Centrais sindicais e movimentos sociais definem ato unificado de 1º de Maio em Porto Alegre

Em reunião ocorrida na manhã da segunda-feira, 16/4, na sede da CUT-RS, as centrais sindicais e os movimentos sociais no Rio Grande do Sul decidiram realizar um ato unificado de 1º de Maio, Dia do Trabalhador e da Trabalhadora, às 10h, no Parque da Redenção, em Porto Alegre, em defesa dos direitos, da democracia e da liberdade para o ex-presidente Lula. Haverá manifestações com apresentações culturais. Nova reunião das centrais sindicais e movimentos sociais será realizada na próxima sexta-feira, 20/4, às 10h30, na sede da CUT-RS.

A vitoriosa greve geral de 28 de abril de 2017 barrou a reforma da Previdência, que acabaria com a aposentadoria, mas os golpistas conseguiram aprovar a reforma trabalhista, a lei nº 13.467/2017, passando a conversa na população de que haveria geração de empregos. No entanto, a mentira tem perna curta e o que houve foi o aumento do desemprego, atingindo hoje mais de 13 milhões de trabalhadores e trabalhadoras”, afirma o presidente da CUT-RS, Claudir Nespolo.

Queremos a revogação da reforma trabalhista e de todos os retrocessos implantados pelo governo golpista do Michel Temer (MDB), como a chamada lei do teto dos gastos, que cortou investimentos em saúde e educação. Não abrimos mão de emprego com carteira assinada e trabalho decente, assim como brigamos em defesa dos servidores e por serviços públicos de qualidade para toda a população”, ressalta Nespolo.

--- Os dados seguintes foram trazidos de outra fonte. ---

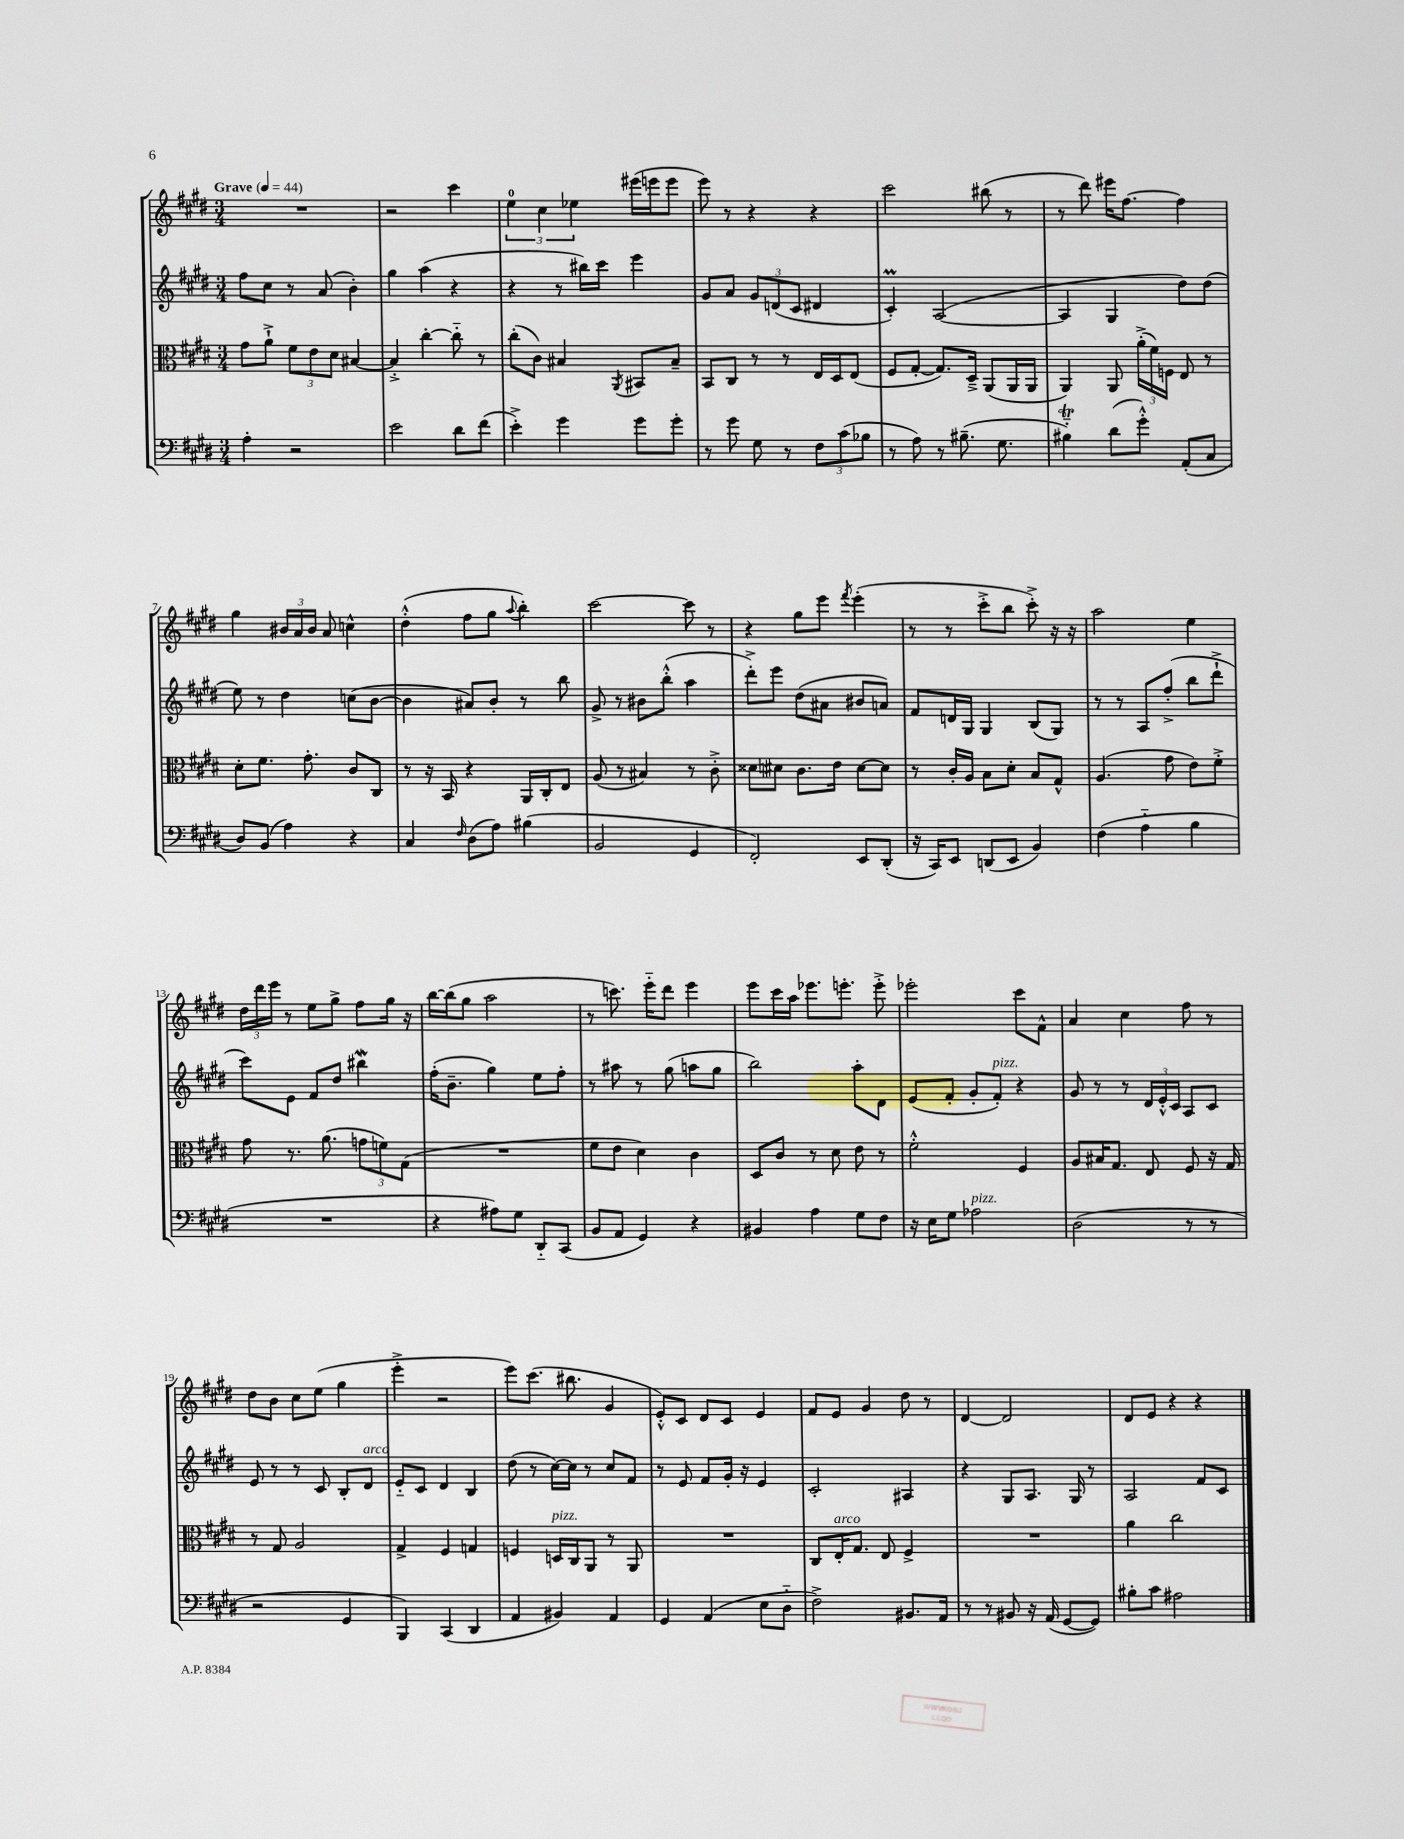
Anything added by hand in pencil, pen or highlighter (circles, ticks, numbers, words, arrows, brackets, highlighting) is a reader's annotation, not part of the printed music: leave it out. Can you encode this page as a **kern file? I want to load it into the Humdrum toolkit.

**kern	**kern	**kern	**kern
*part4	*part3	*part2	*part1
*staff4	*staff3	*staff2	*staff1
*clefF4	*clefC3	*clefG2	*clefG2
*k[f#c#g#d#]	*k[f#c#g#d#]	*k[f#c#g#d#]	*k[f#c#g#d#]
*M3/4	*M3/4	*M3/4	*M3/4
*MM44	*MM44	*MM44	*MM44
=1	=1	=1	=1
!	!	!	!LO:TX:a:B:t=Grave
4A'\	8g#\L	8ff#\L	2.r
.	8a`^\J	8cc#\J	.
2r	12f#\L	8r	.
.	12e\	.	.
.	.	(8a/	.
.	12d#\J	.	.
.	[4B#X/	4b'\)	.
=2	=2	=2	=2
2e\	4B#'^/]	4gg#\	2r
.	[4cc#'\	(4aa\	.
8d#\L	8cc#\]	4r	4ccc#\
(8f#\J	8r	.	.
=3	=3	=3	=3
4e'^\)	(8cc#'\L	4r	6ee\
.	8c#\J)	.	.
.	.	.	6cc#\
4g#\	4B#X/	8r	.
.	.	.	6ee-X\
.	.	16bb#X\LL)	.
.	.	16ccc#\JJ	.
.	8qAA/	.	.
8g#\L	8BB#X/L	4eee\	(16eee#X\LL
.	.	.	16eeen\J
8g#'\J	8B#~/J	.	8eee\J
=4	=4	=4	=4
8r	8BB/L	8g#/L	8eee\)
8g#\	8C#/J	8a/J	8r
8G#\	8r	12g#/L	4r
.	.	(12dn/	.
8r	8r	.	.
.	.	12c#/J	.
12F#\L	16E/LL	4d#X/	4r
.	16D#/J	.	.
(12c#\	.	.	.
.	(8E/J	.	.
12B-X\J	.	.	.
=5	=5	=5	=5
8r	8F#/L	4c#M'/)	2ccc#\
8A\)	[8G#'/J	.	.
8r	8.G#/L])	([2A/	.
(8.B#X~\	.	.	.
.	16D#~^/Jk	.	.
.	(8AA/L	.	(8bb#X\
8.G#\	.	.	.
.	16AA/L	.	8r
.	16AA/JJ	.	.
=6	=6	=6	=6
4B#Xt\)	4AA/)	4A/]	8r
.	.	.	8ddd#\)
(8d#\L	8AA/	4G#/	16eee#X\KL
.	.	.	[8.ff#\J
8g#'^^\J)	(24a'^\LL	.	.
.	24f#\)	.	.
.	24Fn\JJ	.	.
(8AA'/L	8E/	8dd#\L)	4ff#\]
8C#/J	8r	(8dd#\J	.
!!LO:LB:g=z
=7	=7	=7	=7
8D#/L)	8d#'\L	8ee\)	4gg#\
(8BB/J	8.f#\J	8r	.
4A\)	.	4dd#\	24b#X/LL
.	.	.	24a/
.	8.g#'\	.	.
.	.	.	24b#/JJ
.	.	.	8a/
4r	8c#/L	(8ccn\L	4ccn^^\
.	8C#/J	[8b\J	.
=8	=8	=8	=8
4C#/	8r	4b\]	(4dd#'^^\
.	16r	.	.
.	16BB/	.	.
16qqF#/	.	.	.
(8D#\L	4r	8a#X/L)	8ff#\L
8A\J)	.	8b'/J	8gg#\J
.	.	.	8qqaa/
(4B#X\	16AA/LL	8r	4bb'\)
.	16C#'/J	.	.
.	8E/J	8bb\	.
=9	=9	=9	=9
2BB/	(8A/	8g#^/	[2ccc#\
.	8r	8r	.
.	4B#X/)	8b#X\L	.
.	.	(8bb'^^\J	.
4GG#/	8r	4aa\	8ccc#\]
.	8c#'^\	.	8r
=10	=10	=10	=10
2FF#'/)	8d##X\L	8ddd#'^\L)	4r
.	8d#X\J	8eee\J	.
.	8.c#\L	(8dd#\L	8gg#\L
.	.	8a#X\J	8eee\J
.	16e\Jk	.	.
.	.	.	8qfff#/
8EE/L	[8d#\L	8b#X/L	(4eee'\
(8DD#'/J	8d#\J]	8an/J)	.
=11	=11	=11	=11
16r	8r	8f#/L	8r
16CC#/KL)	.	.	.
8EE/J	16c#'/LL	16dn/L	8r
.	16A/JJ	16G#/JJ	.
(8DDn/L	8B\L	4G#/	8ccc#'^\L
8EE/J	8d#'\J	.	8bb\J
4BB/)	8B/L	(8B/L	8ccc#'^\)
.	8G#^^/J	8G#/J)	16r
.	.	.	16r
=12	=12	=12	=12
(4F#\	(4.A/	8r	2aa\
.	.	8r	.
4A\	.	8A/L	.
.	8g#\	(8ff#'^/J	.
4B\	8e\L)	8bb\L	4ee\
.	8f#'^\J	8ddd#`^\J	.
!!LO:LB:g=z
=13	=13	=13	=13
2.r	8g#\	8ccc#\L)	24dd#\LL
.	.	.	24ddd#\
.	.	.	24eee\JJ
.	8.r	8e\J	8r
.	.	8f#/L	8ee\L
.	(8.a\	.	.
.	.	8dd#/J	8gg#^\J
.	12gn\L	4bb#XW\	8ff#\L
.	12fn\)	.	.
.	.	.	16gg#\Jk
.	(12G#\J	.	.
.	.	.	16r
=14	=14	=14	=14
4r	2.r	(16ff#'\KL	[16bb\LL
.	.	8.b~\J	(16bb\J]
.	.	.	8gg#\J
8A#X\L)	.	4gg#\)	2aa\
8G#\J	.	.	.
8DD#/L	.	8ee\L	.
(8CC#/J	.	8ff#'\J	.
=15	=15	=15	=15
8BB/L	8f#\L	8r	8r
8AA/J	8e\J	8aa#X\	8.cccn\)
4GG#/)	4d#\)	8r	.
.	.	.	16eee\KL
.	.	(8gg#\	8ddd#\J
4r	4c#\	8aan\L	4eee\
.	.	8gg#\J	.
=16	=16	=16	=16
4BB#X/	8D#/L	2bb\)	8eee\L
.	8c#/J	.	16ccc#\L
.	.	.	16aa\JJ
4A\	8r	.	8.eee-X\L
.	8d#\	.	.
.	.	.	8.eeen'\J
8G#\L	8e\	8aa'\L	.
8F#\J	8r	8d#\J	8eee'^\
=17	=17	=17	=17
16r	2f#'^^\	(8e/L	2eee-X'\
16E\KL	.	.	.
8G#\J	.	8f#'/J	.
!LO:TX:a:i:t=pizz.	!	!	!
2A-X\	.	8g#'/L	.
!	!	!LO:TX:a:i:t=pizz.	!
.	.	8f#'/J)	.
.	4F#/	4r	8ccc#\L
.	.	.	8f#^^\J
=18	=18	=18	=18
(2D#\	8A/L	8g#/	4a/
.	16B#X/K	8r	.
.	8.G#/J	.	.
.	.	8r	4cc#\
.	8E/	24d#/LL	.
.	.	24e'^^/	.
.	.	24c#/JJ	.
8r	8F#/	8A/L	8ff#\
8r	16r	8c#/J	8r
.	16G#/	.	.
!!LO:LB:g=z
=19	=19	=19	=19
2r	8r	8e/	8dd#\L
.	8G#/	8r	8b\J
.	2A/	8r	8cc#\L
.	.	8c#/	(8ee\J
4GG#/	.	8B'/L	4gg#\
!	!	!LO:TX:a:i:t=arco	!
.	.	8d#/J	.
=20	=20	=20	=20
4BBB/)	4G#^/	8e/L	4eee'^\
.	.	8c#/J	.
(4CC#/	4F#/	4d#/	2r
4DD#/	4Gn/	4B/	.
=21	=21	=21	=21
4AA/	4Fn/	(8dd#\	8eee\L)
.	.	8r	(8.ccc#\J
!	!LO:TX:a:i:t=pizz.	!	!
4BB#X/)	16Dn/LL	[16cc#\LL)	.
.	16C#/J	16cc#\JJ]	8.bb#X\
.	8AA/J	8r	.
4AA/	8r	8cc#/L	4g#/
.	8AA/	8f#/J	.
=22	=22	=22	=22
4GG#/	2.r	8r	8e'^^/L)
.	.	8e/	8c#/J
(4AA/	.	8f#/L	8d#/L
.	.	16g#'/Jk	8c#/J
.	.	16r	.
8E\L	.	4e/	4e/
8D#\J	.	.	.
=23	=23	=23	=23
2F#^\)	8C#/L	2c#'/	8f#/L
!	!LO:TX:a:i:t=arco	!	!
.	16E'/K	.	8e/J
.	8.G#/J	.	.
.	.	.	4g#/
.	8E/	.	.
8.BB#X/L	4F#^/	4A#X/	8dd#\
.	.	.	8r
16AA/Jk	.	.	.
=24	=24	=24	=24
8r	2.r	4r	[4d#/
8r	.	.	.
8BB#X/	.	8G#/L	2d#/]
16r	.	8.A/J	.
(16AA/	.	.	.
[8GG#/L	.	.	.
.	.	16G#/	.
8GG#/J])	.	8r	.
=25	=25	=25	=25
8B#X'\L	4a\	2A/	8d#/L
8c#\J	.	.	8e/J
2A#X\	2cc#\	.	4r
.	.	8f#/L	4r
.	.	8c#/J	.
==	==	==	==
*-	*-	*-	*-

A defesa da democracia é fundamental na resistência ao golpe e ao estado de exceção no Brasil. “Não aceitamos o clima de ódio, intolerância, injustiças e violência na sociedade, cujo maior símbolo é a prisão descabida e injusta de Lula, condenado sem provas e sem crime pelo juiz Sérgio Moro e pelo Tribunal Regional Federal da 4ª Região (TRF4)”, aponta.

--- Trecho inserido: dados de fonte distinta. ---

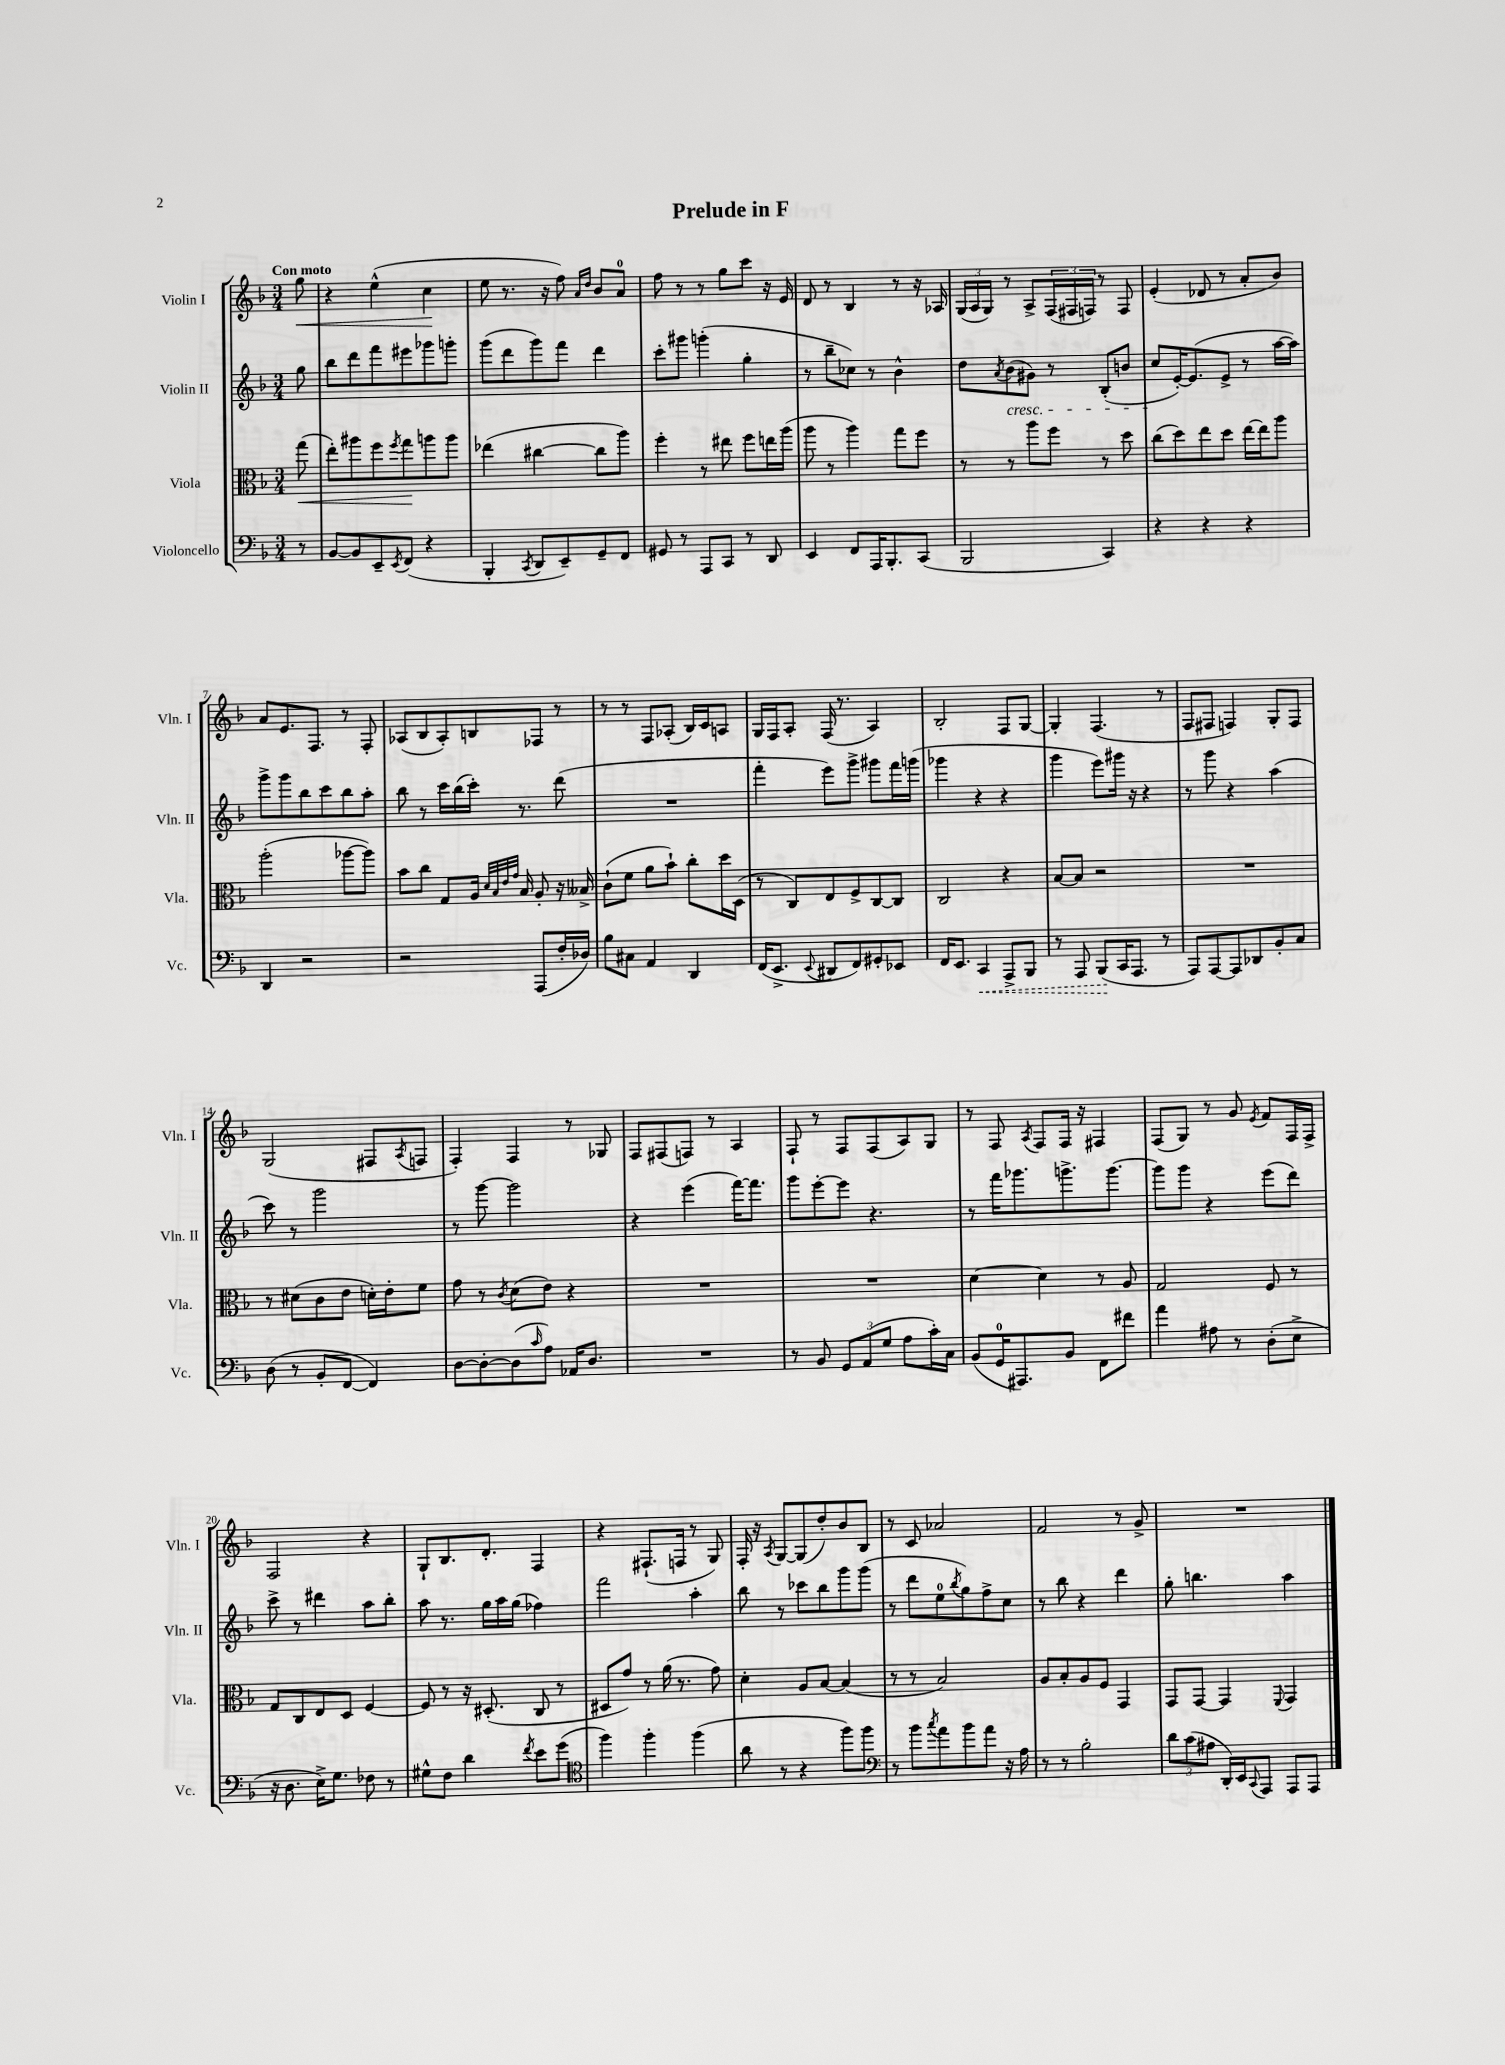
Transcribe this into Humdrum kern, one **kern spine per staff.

Transformaram Lula em preso político porque as elites querem impedir no tapetão que ele, líder de todas as pesquisas eleitorais, seja candidato a presidente, rasgando a democracia e a Constituição. Queremos Lula livre para garantir o seu direito legítimo de disputar as eleições de outubro”, salienta.

O presidente da CUT-RS aponta ainda que essa mesma política de desmonte dos direitos está sendo praticada aqui pelo governador José Ivo Sartori (MDB) e pelo prefeito Nelson Marchezan (PSDB). “Atacam os servidores e querem privatizar para implantar um estado mínimo para o povo, mas generoso para os grandes empresários e o capital financeiro”, denuncia.